Cette première partie des aventures de Kid Eternity déstabilise complètement le lecteur. Il se souvient qu'Ann Nocenti a expliqué à plusieurs reprises qu'elle imagine ses scénarios à partir d'un concept qu'elle développe ensuite sous la forme d'une histoire. Il découvre un récit de prime abord décousu, sautant du coq à l'âne avec des dessins un peu frustes. Au fur et mesure qu'il progresse, il a l'impression que la scénariste oublie ses fils narratifs d'une séquence à l'autre, et que le dessinateur perd pied une séquence sur deux.

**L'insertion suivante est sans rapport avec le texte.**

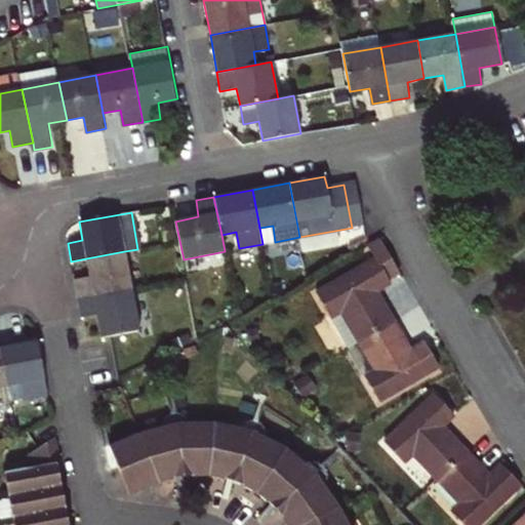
[(263,244),(275,242),(273,226),(259,228),(263,244)]
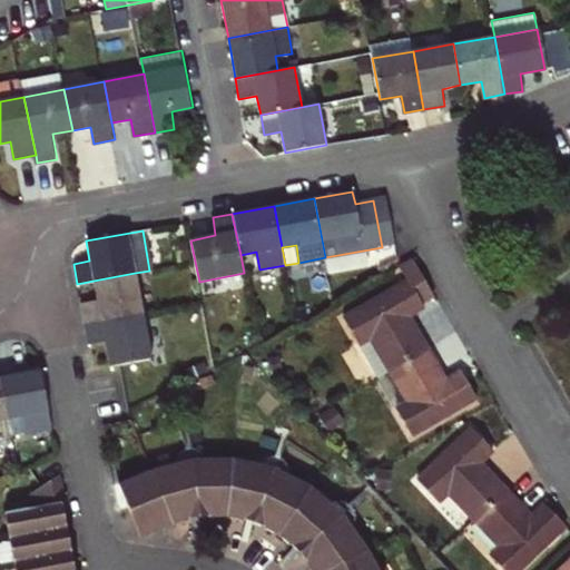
[(389,372),(430,349),(414,323),(409,318),(438,296),(416,259),(402,267),(411,284),(345,320),(377,377),(389,372)]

Il lui faut un peu de concentration, mais aussi de souplesse, pour lâcher un peu prise et apprécier ce qui s'apparente à une discussion à bâton rompu, intelligente et poétique, avec une mise en images inventive, sur la base d'un dosage délicat entre visuels concrets pour ancrer la narration, et visuels métaphoriques pour laisser la narration prendre son envol. 3 étoiles pour un lecteur venu chercher un récit traditionnel, 4 étoiles pour un lecteur ne pouvant se départir d'un point de vue cartésien. 5 étoiles pour un lecteur prêt à papoter avec des créateurs cultivés et non conventionnels. Finalement les errements de l'intrigue et de la pensée de Kid Eternity sont ceux des auteurs qui sondent les archétypes sociaux, les évidences psychologiques, l'irrationalité de la réalité, l'absurde de la condition humaine et la nécessité d'essayer quand même.